Previously, the bacA gene (MW0645) affecting bacitracin susceptibility was reported in S. aureus (Chalker et al., 2000). The gene bacA was first identified on a multicopy plasmid in E. coli, causing an increase in isoprenol kinase activity and decrease in bacitracin susceptibility. Therefore, BacA in S. aureus is considered to have an undecaprenol kinase activity related to undecaprenol pyrophosphate recycling. Inactivation of bacA resulted in an increase in the susceptibility to bacitracin, showing an MIC of 4 μg mL−1 in the bacA mutant compared with 64 μg mL−1 in the wild type (RN4220) (Chalker et al., 2000). We investigated whether bceRS regulates the expression of bacA induced by bacitracin but found no such correlation (data not shown).
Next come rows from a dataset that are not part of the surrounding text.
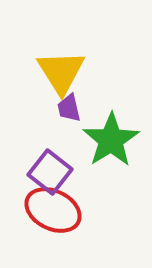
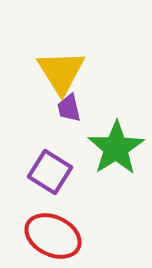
green star: moved 5 px right, 8 px down
purple square: rotated 6 degrees counterclockwise
red ellipse: moved 26 px down
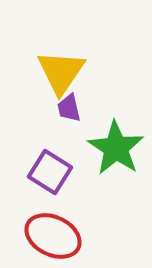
yellow triangle: rotated 6 degrees clockwise
green star: rotated 6 degrees counterclockwise
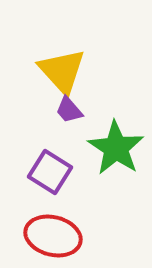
yellow triangle: moved 1 px right, 1 px up; rotated 16 degrees counterclockwise
purple trapezoid: moved 2 px down; rotated 28 degrees counterclockwise
red ellipse: rotated 12 degrees counterclockwise
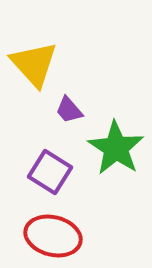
yellow triangle: moved 28 px left, 7 px up
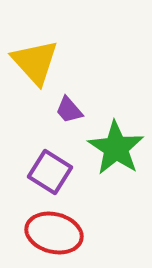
yellow triangle: moved 1 px right, 2 px up
red ellipse: moved 1 px right, 3 px up
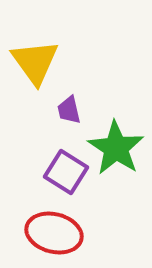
yellow triangle: rotated 6 degrees clockwise
purple trapezoid: rotated 28 degrees clockwise
purple square: moved 16 px right
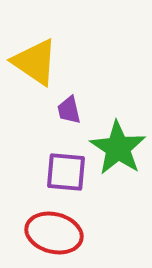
yellow triangle: rotated 20 degrees counterclockwise
green star: moved 2 px right
purple square: rotated 27 degrees counterclockwise
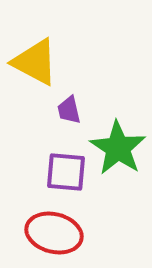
yellow triangle: rotated 6 degrees counterclockwise
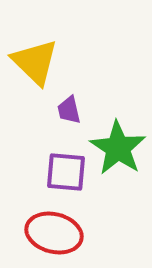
yellow triangle: rotated 16 degrees clockwise
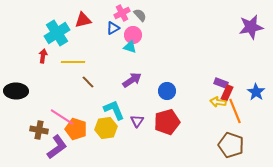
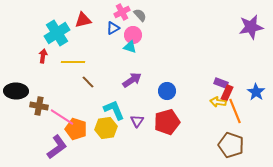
pink cross: moved 1 px up
brown cross: moved 24 px up
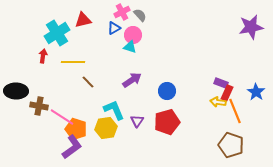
blue triangle: moved 1 px right
purple L-shape: moved 15 px right
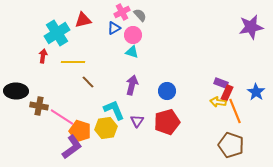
cyan triangle: moved 2 px right, 5 px down
purple arrow: moved 5 px down; rotated 42 degrees counterclockwise
orange pentagon: moved 4 px right, 2 px down
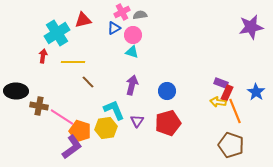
gray semicircle: rotated 56 degrees counterclockwise
red pentagon: moved 1 px right, 1 px down
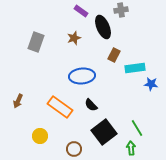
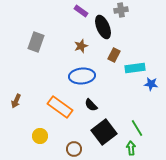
brown star: moved 7 px right, 8 px down
brown arrow: moved 2 px left
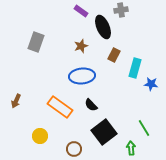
cyan rectangle: rotated 66 degrees counterclockwise
green line: moved 7 px right
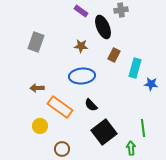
brown star: rotated 24 degrees clockwise
brown arrow: moved 21 px right, 13 px up; rotated 64 degrees clockwise
green line: moved 1 px left; rotated 24 degrees clockwise
yellow circle: moved 10 px up
brown circle: moved 12 px left
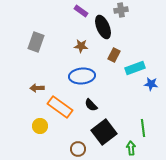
cyan rectangle: rotated 54 degrees clockwise
brown circle: moved 16 px right
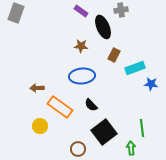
gray rectangle: moved 20 px left, 29 px up
green line: moved 1 px left
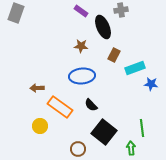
black square: rotated 15 degrees counterclockwise
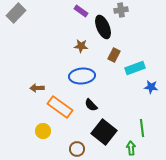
gray rectangle: rotated 24 degrees clockwise
blue star: moved 3 px down
yellow circle: moved 3 px right, 5 px down
brown circle: moved 1 px left
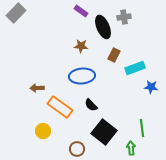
gray cross: moved 3 px right, 7 px down
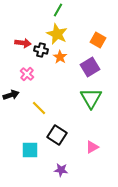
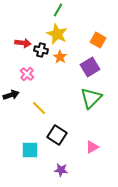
green triangle: rotated 15 degrees clockwise
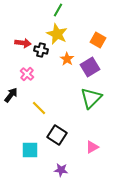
orange star: moved 7 px right, 2 px down
black arrow: rotated 35 degrees counterclockwise
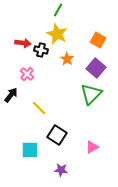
purple square: moved 6 px right, 1 px down; rotated 18 degrees counterclockwise
green triangle: moved 4 px up
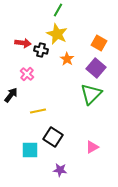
orange square: moved 1 px right, 3 px down
yellow line: moved 1 px left, 3 px down; rotated 56 degrees counterclockwise
black square: moved 4 px left, 2 px down
purple star: moved 1 px left
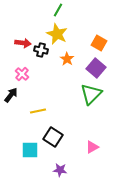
pink cross: moved 5 px left
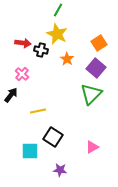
orange square: rotated 28 degrees clockwise
cyan square: moved 1 px down
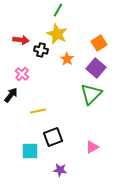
red arrow: moved 2 px left, 3 px up
black square: rotated 36 degrees clockwise
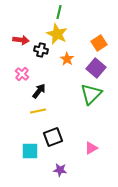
green line: moved 1 px right, 2 px down; rotated 16 degrees counterclockwise
black arrow: moved 28 px right, 4 px up
pink triangle: moved 1 px left, 1 px down
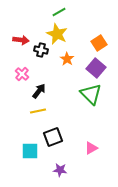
green line: rotated 48 degrees clockwise
green triangle: rotated 30 degrees counterclockwise
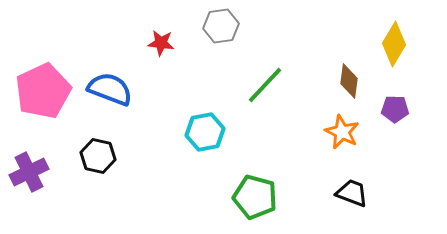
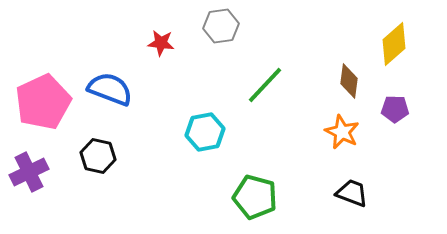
yellow diamond: rotated 18 degrees clockwise
pink pentagon: moved 11 px down
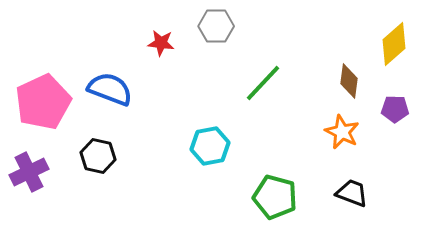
gray hexagon: moved 5 px left; rotated 8 degrees clockwise
green line: moved 2 px left, 2 px up
cyan hexagon: moved 5 px right, 14 px down
green pentagon: moved 20 px right
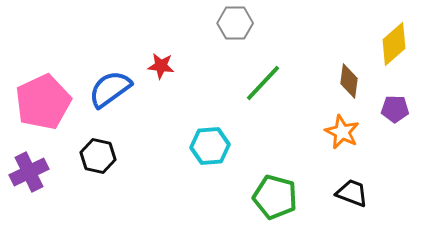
gray hexagon: moved 19 px right, 3 px up
red star: moved 23 px down
blue semicircle: rotated 57 degrees counterclockwise
cyan hexagon: rotated 6 degrees clockwise
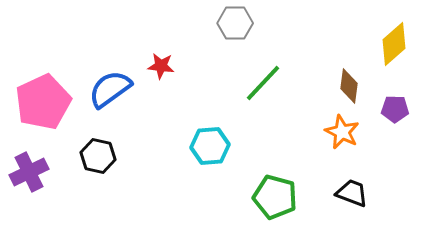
brown diamond: moved 5 px down
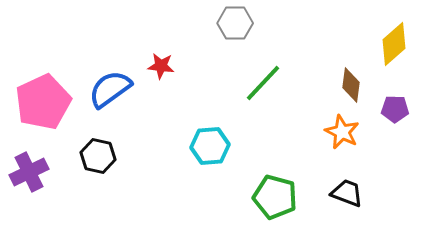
brown diamond: moved 2 px right, 1 px up
black trapezoid: moved 5 px left
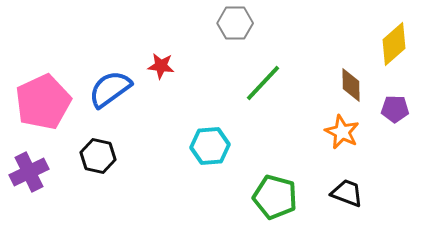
brown diamond: rotated 8 degrees counterclockwise
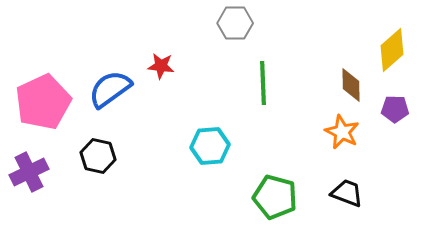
yellow diamond: moved 2 px left, 6 px down
green line: rotated 45 degrees counterclockwise
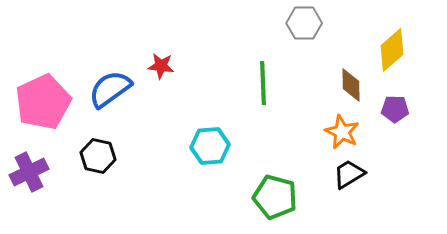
gray hexagon: moved 69 px right
black trapezoid: moved 2 px right, 19 px up; rotated 52 degrees counterclockwise
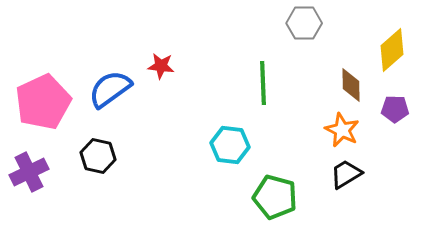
orange star: moved 2 px up
cyan hexagon: moved 20 px right, 1 px up; rotated 12 degrees clockwise
black trapezoid: moved 3 px left
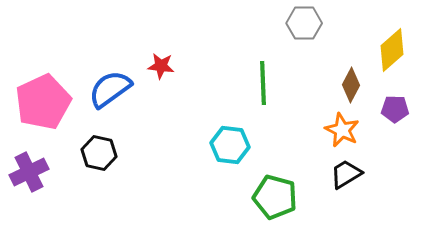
brown diamond: rotated 28 degrees clockwise
black hexagon: moved 1 px right, 3 px up
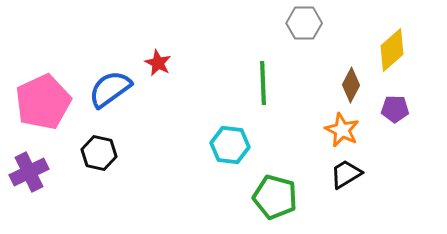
red star: moved 3 px left, 3 px up; rotated 20 degrees clockwise
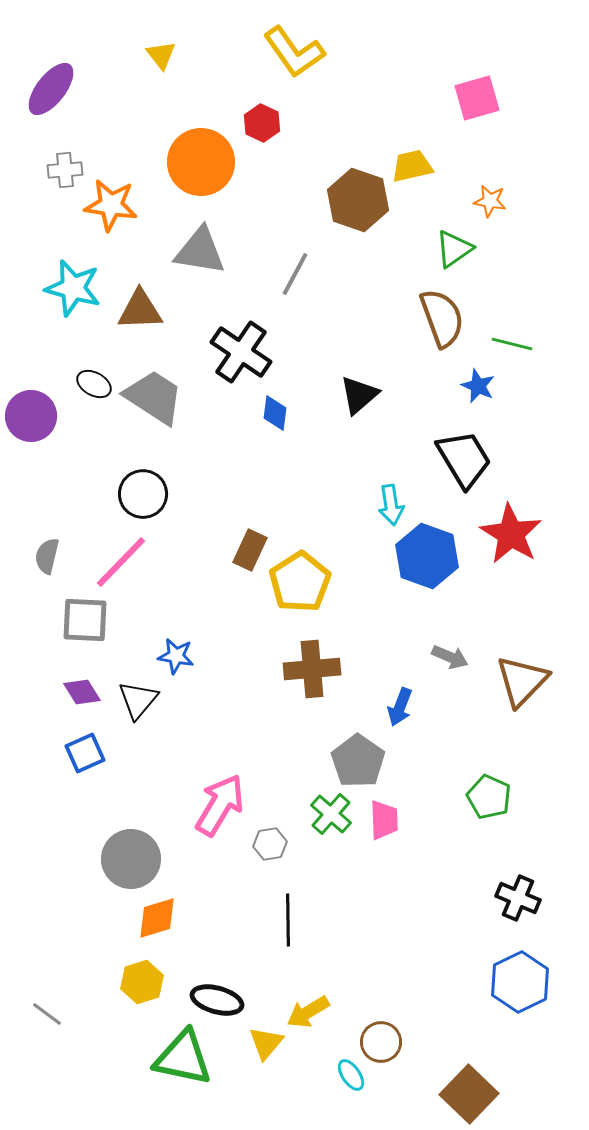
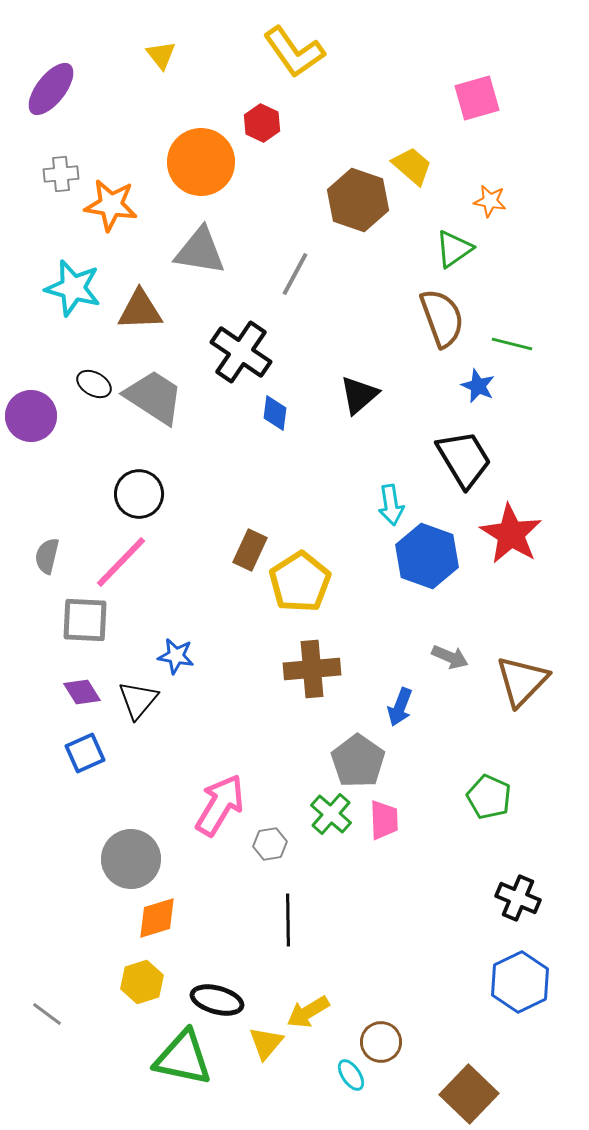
yellow trapezoid at (412, 166): rotated 54 degrees clockwise
gray cross at (65, 170): moved 4 px left, 4 px down
black circle at (143, 494): moved 4 px left
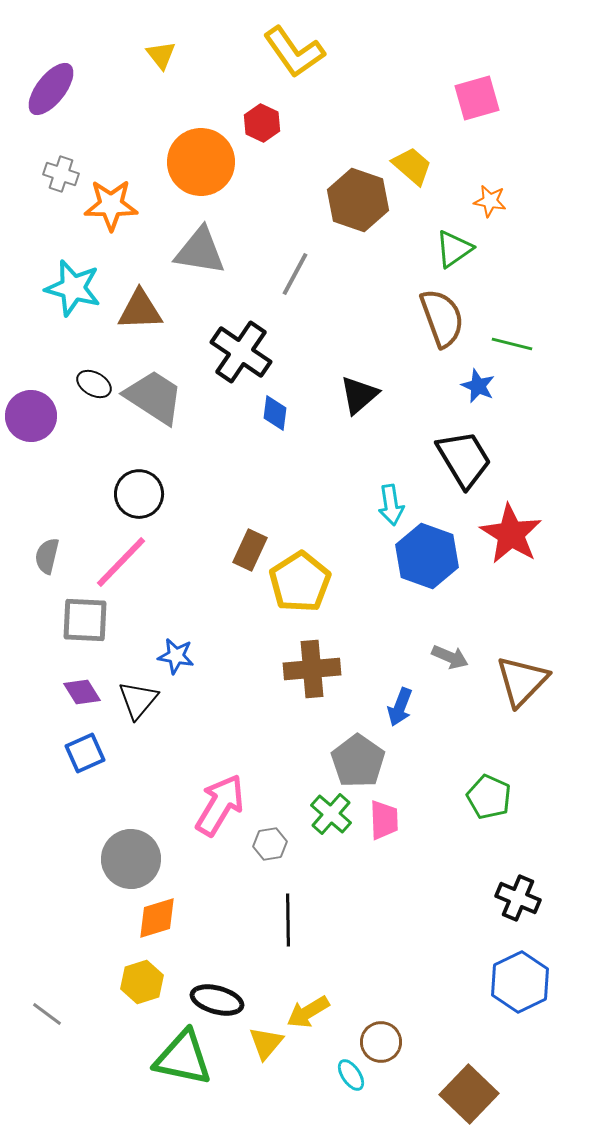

Therefore, S. aureus has two independent factors responsible for susceptibility to bacitracin.

In conclusion, we found that a TCS, designated BceRS, senses bacitracin and also positively regulates the expression of two ABC transporters that function in bacitracin efflux.


This work was supported by a grant-in-aid for scientific research from Health and Labor Sciences Research Grants from the Ministry of Health and Welfare of Japan.